Uma atenção às integrações é especialmente relevante quando elas ainda não existem (Web Services ou Conectores), situação muito comum em sistemas antigos. Nesses casos, quando o desenvolvimento do processo na plataforma DPA, tipicamente rápido por suas próprias características, pode esbarrar na lentidão do desenvolvimento de integrações.

Outro aspecto relacionado a integrações é o uso de bases de dados pré-existentes. Essas bases, quando contém inconsistências, podem prejudicar sobremaneira a qualidade dos resultados. Vamos exemplificar com uma situação bem básica: queremos utilizar a base de clientes em um processo que, em dado momento, será preciso enviar um e-mail para o cliente automaticamente. Caso essa base esteja com essa informação faltando ou incorreta, o e-mail nunca irá chegar, podendo gerar reclamações e/ou atrasos no processo.

Sugerimos algumas ações:

Analisar se a integração é imprescindível para uma primeira versão. Muitas vezes é possível propor uma versão sem integração, simplificando muito a implementação, e avançar sobre ela em versões subsequentes;

  1. Caso contrário, faça com que as integrações sejam iniciadas o mais cedo possível no cronograma do projeto, para que, quando necessárias, elas já estejam disponíveis. Atenção aos testes das integrações. Disponíveis significa também competentemente testadas, mesmo que ambientes de testes sejam montados especificamente com esse objetivo;
  2. Incluir o mais precocemente possível a análise de consistência da base de dados e as ações para mitigar eventuais inconsistências encontradas.

Infraestrutura

Por fim, é fundamental a infraestrutura necessária para garantir o desempenho e a disponibilidade dos processos automatizados.

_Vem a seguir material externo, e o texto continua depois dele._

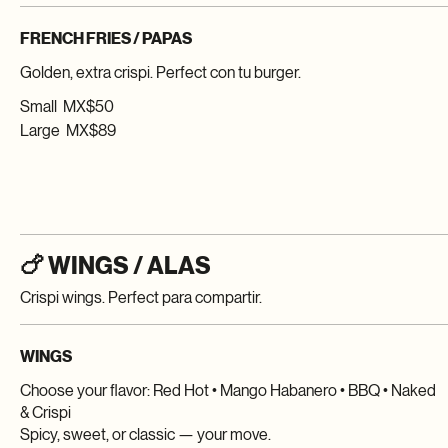
Extra crispi. Always a good idea.
FRENCH FRIES / PAPAS
Golden, extra crispi. Perfect con tu burger.
Small
MX$50
Large
MX$89
🍗 WINGS / ALAS
Crispi wings. Perfect para compartir.
WINGS
Choose your flavor: Red Hot • Mango Habanero • BBQ • Naked
& Crispi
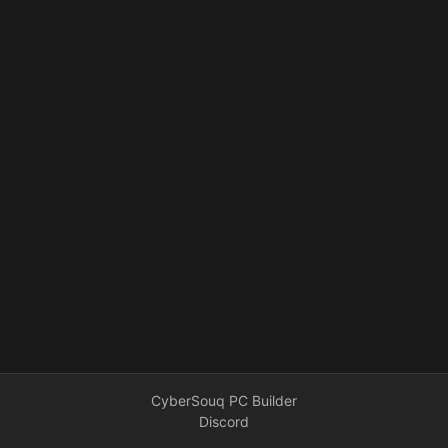
CyberSouq PC Builder
Discord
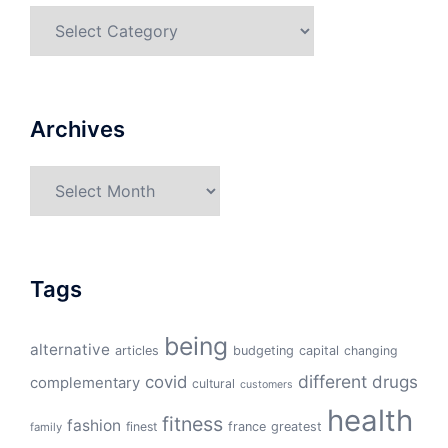
Categories
Archives
Archives
Tags
being
alternative
articles
budgeting
capital
changing
different
drugs
covid
complementary
cultural
customers
health
fitness
fashion
finest
france
greatest
family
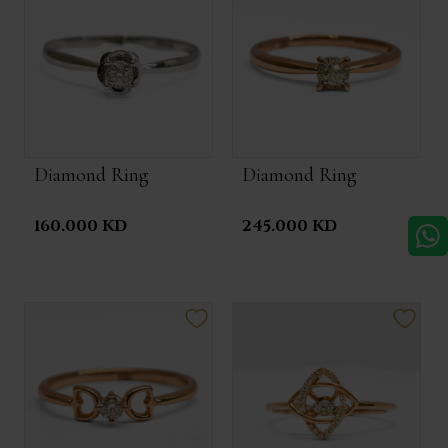
Diamond Ring
Diamond Ring
160.000 KD
245.000 KD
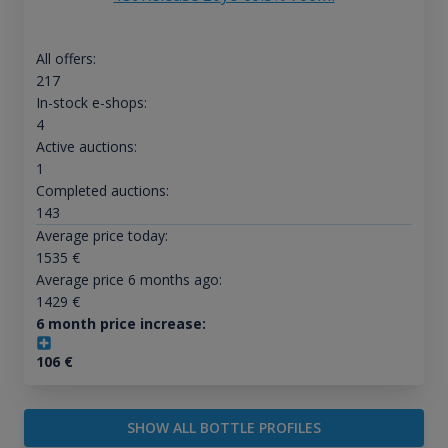
All offers:
217
In-stock e-shops:
4
Active auctions:
1
Completed auctions:
143
Average price today:
1535
€
Average price 6 months ago:
1429
€
6 month price increase:
106
€
SHOW ALL BOTTLE PROFILES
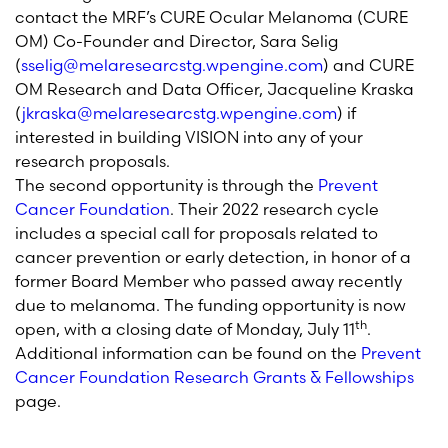
contact the MRF’s CURE Ocular Melanoma (CURE
OM) Co-Founder and Director, Sara Selig
(
sselig@melaresearcstg.wpengine.com
) and CURE
OM Research and Data Officer, Jacqueline Kraska
(
jkraska@melaresearcstg.wpengine.com
) if
interested in building VISION into any of your
research proposals.
The second opportunity is through the
Prevent
Cancer Foundation
. Their 2022 research cycle
includes a special call for proposals related to
cancer prevention or early detection, in honor of a
former Board Member who passed away recently
due to melanoma. The funding opportunity is now
th
open, with a closing date of Monday, July 11
.
Additional information can be found on the
Prevent
Cancer Foundation Research Grants & Fellowships
page.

Uma forte tendência é a adoção do modelo PaaS (Platform as a Service) como uma forma de viabilizar a plataforma sem que o peso de sua administração recaia sobre as já sobrecarregadas equipes de TI das organizações. De qualquer forma, nuvem ou não, essa infraestrutura deve ser dimensionada de forma a dar a vazão adequada aos processos automatizados, contemplando poder de processamento, armazenamento e comunicação.

Conclusão

Automatizar processos na velocidade em que os desafios nos são apresentados no mundo real, onde as mudanças ocorrem cada vez mais rapidamente e somos cada vez mais exigidos por respostas rápidas, é certamente um grande motivador para a adoção das tecnologias e práticas de BPM. É necessário, entretanto, atentar para pontos de atenção relevantes e agir sobre eles. É essa a nossa contribuição em relação a esse assunto, que, com certeza, não é definitiva. Fique à vontade para contribuir e interagir deixando seu comentário abaixo. Muito sucesso em seus projetos!